Johanna Spyri |
The children's story about an orphan girl who is taken to live with her gruff grandfather in a secluded cottage in the Swiss Alps. He initially resents her presence but she eventually cracks his crusty exterior and she thrives, only to be taken away to live with a wealthy family in Frankfurt. Heidi becomes homesick (and physically ill) and eventually returns to her grandfather.
The book was quite popular in Spyri's lifetime and has never been out of print. Scholars think Spyri might have borrowed from an 1830 German book Adelaid: The Girl from the Alps. The two have similar plot lines and settings. Spyri also vacationed in the book's locale for several summers.
Heidi spawned numerous live action films, animated films and television productions, as well as sequels written by Spyri's English translator long after her death.
Famously, one television version gave rise to the Heidi Game, a dark day in the annals of television broadcasting.
It happened on November 16, 1968, a Sunday evening. The Oakland Raiders were locked in a fierce battle on their home field with the New York Jets. NBC was broadcasting the game. The score was 32-29, New York winning. There were 65 seconds left on the clock. Oakland had the ball on its own 23-yard line. Football fans all over America eagerly awaited the outcome of the game. Meanwhile, Heidi fans all over American eagerly awaited the premiere of a new TV movie about the Swiss Alps girl that was to start at 7 p.m.

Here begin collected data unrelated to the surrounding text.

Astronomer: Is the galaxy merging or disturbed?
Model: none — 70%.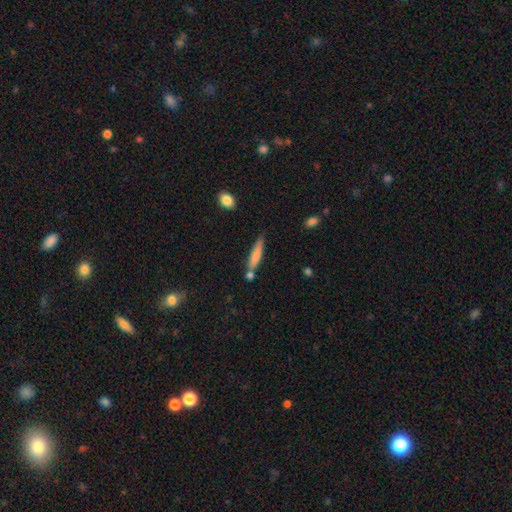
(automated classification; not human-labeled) This is likely a smooth galaxy (75%). How rounded: clearly cigar-shaped (86%). Merging: likely none (64%).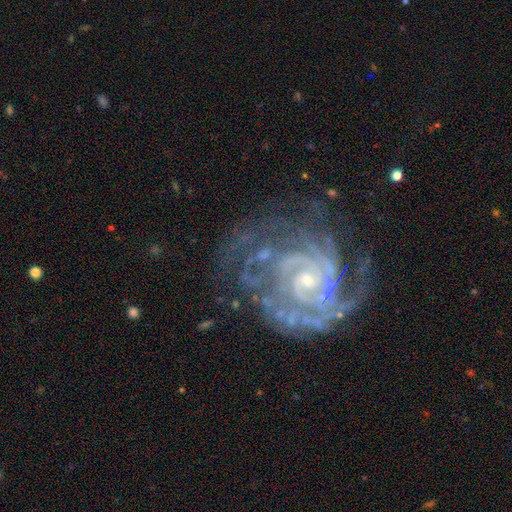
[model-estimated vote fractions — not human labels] This is clearly a featured or disk galaxy (89%). It is clearly not viewed edge-on (97%). Bar: likely no (68%). Spiral arm pattern: clearly yes (97%). Spiral arm count: marginally 2 (27%). Spiral winding: likely tight (76%). Central bulge: likely small (70%). Merging: likely none (63%).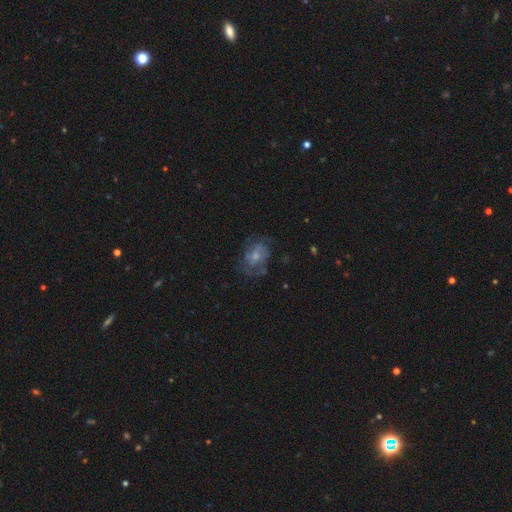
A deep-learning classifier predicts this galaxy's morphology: The model was most divided on "bulge size": small: 47%, moderate: 40%, none: 8%, large: 4%, dominant: 1%. More confident: edge-on disk — no (97%); bar — no (70%); spiral arms — yes (69%); smooth or featured — featured or disk (64%); merging — none (55%).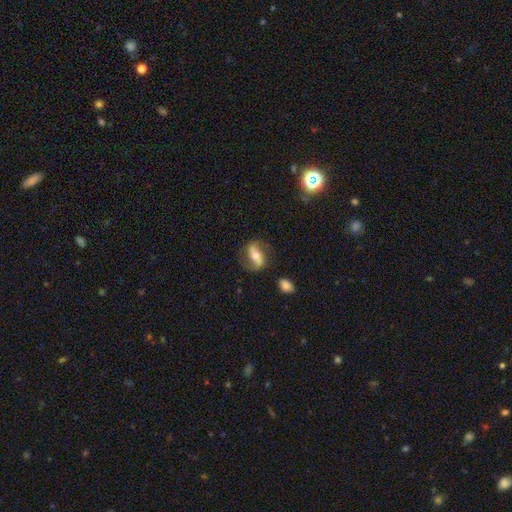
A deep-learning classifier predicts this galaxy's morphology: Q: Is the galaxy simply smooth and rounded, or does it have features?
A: featured or disk — 59%.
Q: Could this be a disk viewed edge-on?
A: no — 86%.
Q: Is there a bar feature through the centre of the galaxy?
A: strong — 49%.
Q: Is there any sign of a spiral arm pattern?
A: yes — 79%.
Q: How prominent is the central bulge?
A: moderate — 62%.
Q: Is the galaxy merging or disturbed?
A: none — 73%.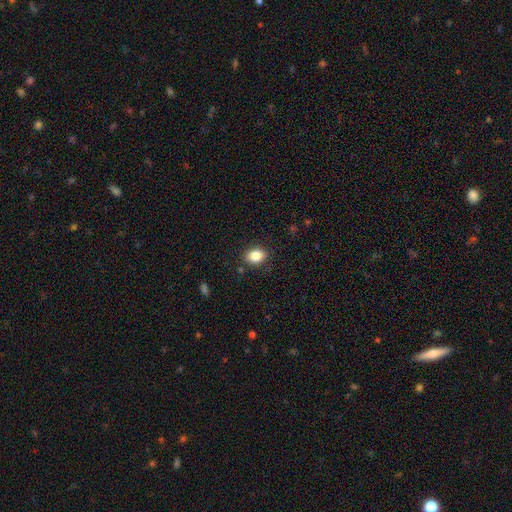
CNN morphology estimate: Smooth or featured: smooth — 86% (star or artifact — 9%)
How rounded: in between — 69% (round — 30%)
Merging: none — 87% (minor disturbance — 9%)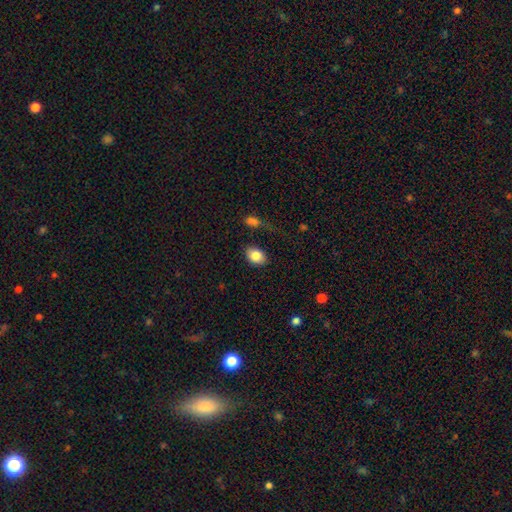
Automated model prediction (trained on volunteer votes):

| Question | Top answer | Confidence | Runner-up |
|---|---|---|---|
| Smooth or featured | smooth | 84% | star or artifact (8%) |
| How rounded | in between | 72% | round (26%) |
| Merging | none | 78% | minor disturbance (14%) |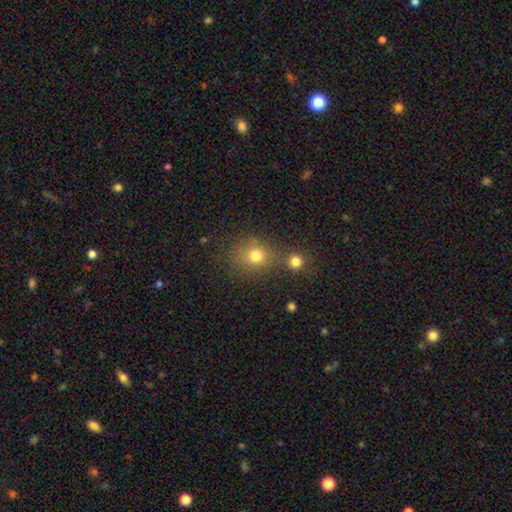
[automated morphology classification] This appears to be a smooth galaxy with no disk features (75%) that is round (77%). Merging: none (58%).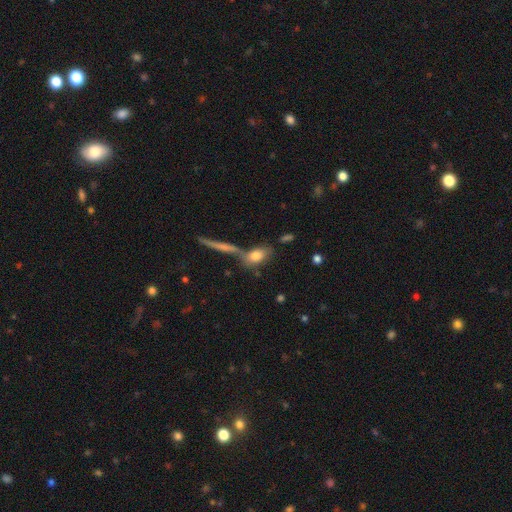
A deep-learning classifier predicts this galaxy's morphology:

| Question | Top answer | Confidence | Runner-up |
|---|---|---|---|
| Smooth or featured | smooth | 76% | featured or disk (16%) |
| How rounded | in between | 78% | cigar-shaped (11%) |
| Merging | none | 49% | merger (31%) |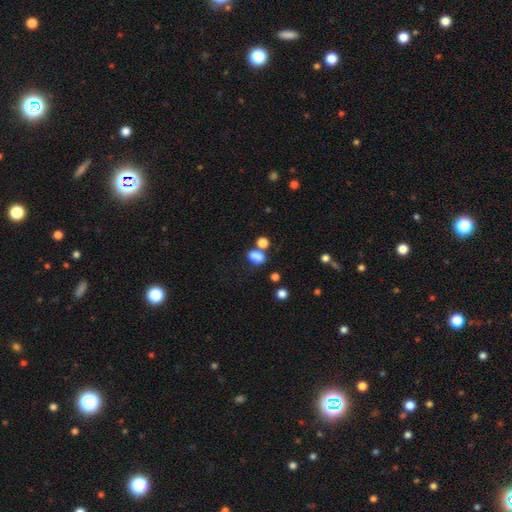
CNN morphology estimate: Smooth or featured? Predicted: smooth (p=0.82). How rounded? Predicted: in between (p=0.78). Merging? Predicted: none (p=0.48).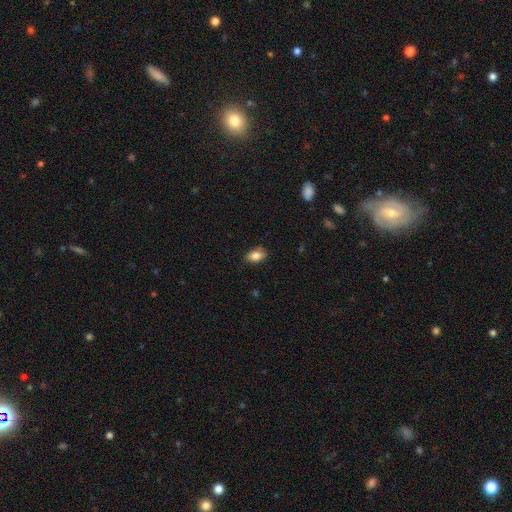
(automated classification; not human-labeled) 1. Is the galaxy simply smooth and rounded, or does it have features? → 85% smooth, 8% star or artifact, 7% featured or disk.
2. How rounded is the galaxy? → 89% in between, 8% round, 3% cigar-shaped.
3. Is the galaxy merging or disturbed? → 83% none, 13% minor disturbance, 2% major disturbance, 1% merger.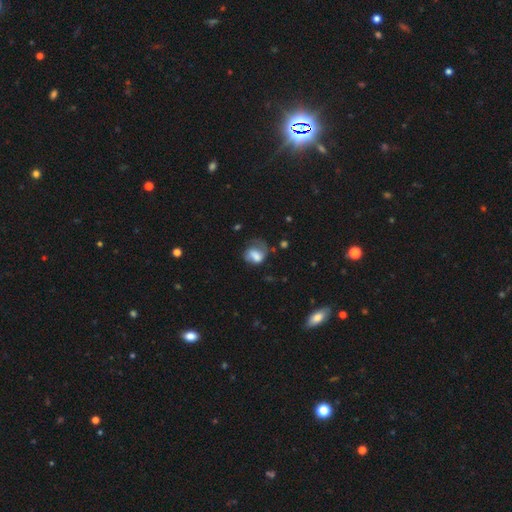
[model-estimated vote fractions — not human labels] smooth 58%, featured or disk 32%, star or artifact 10%. Down the decision tree: how rounded — in between (53%); merging — major disturbance (35%).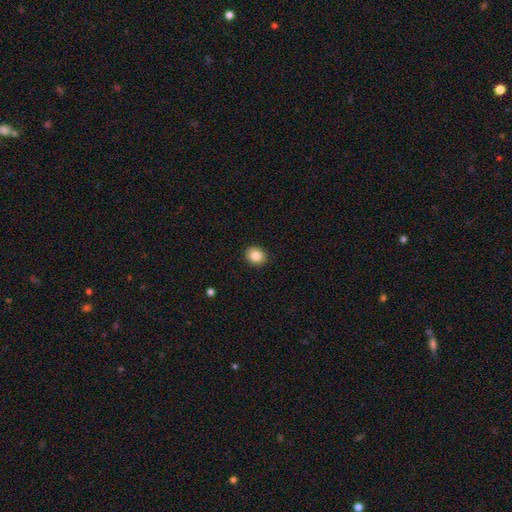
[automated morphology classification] smooth 85%, star or artifact 9%, featured or disk 6%. Down the decision tree: how rounded — round (64%); merging — none (91%).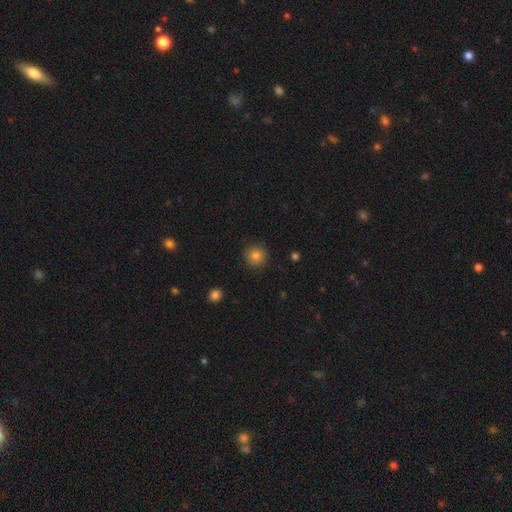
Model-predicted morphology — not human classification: smooth-or-featured: smooth: 83% | star or artifact: 11% | featured or disk: 6%
  how-rounded: round: 93% | in between: 6% | cigar-shaped: 1%
  merging: none: 89% | minor disturbance: 8% | major disturbance: 2% | merger: 1%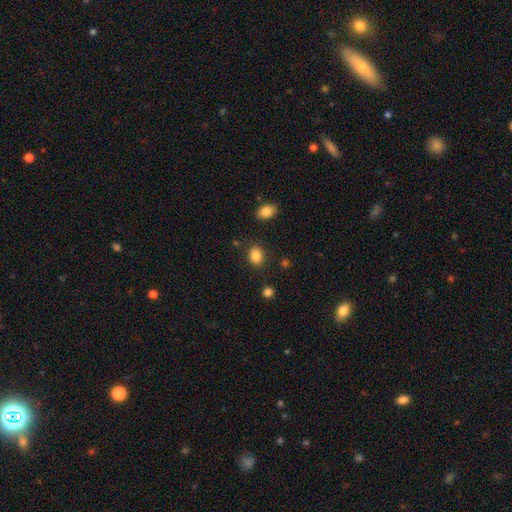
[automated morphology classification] type=smooth (85%); roundness=in between (63%); merging=none (84%).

NBC cut to a commercial and never came back to the game. Instead, the scheduled Heidi movie began on the East Coast. Football fans were outraged. Heidi fans were gleeful.
Football fans learned later that in those 65 seconds Oakland scored twice to win the game 43-32. The furor went on for weeks. When it was all sorted out, it developed that NBC had originally planned to switch to Heidi no matter what but thousands of calls from football fans lit up the NBC switchboards and NBC officials decided to stay with the game and delay the beginning of Heidi.
Trouble was, they couldn't get a call through to the control room. Why? Because football fans and Heidi fans were tying up all the circuits trying to find out what NBC was planning to do.
In the aftermath, professional sports organizations began stipulating in their contracts that their games had to be shown in their entirety. Furthermore, NBC installed a red hotline in their control room, a direct line immune to phone circuit tie-ups so that such a situation would never occur again. The line was called the Heidi Phone.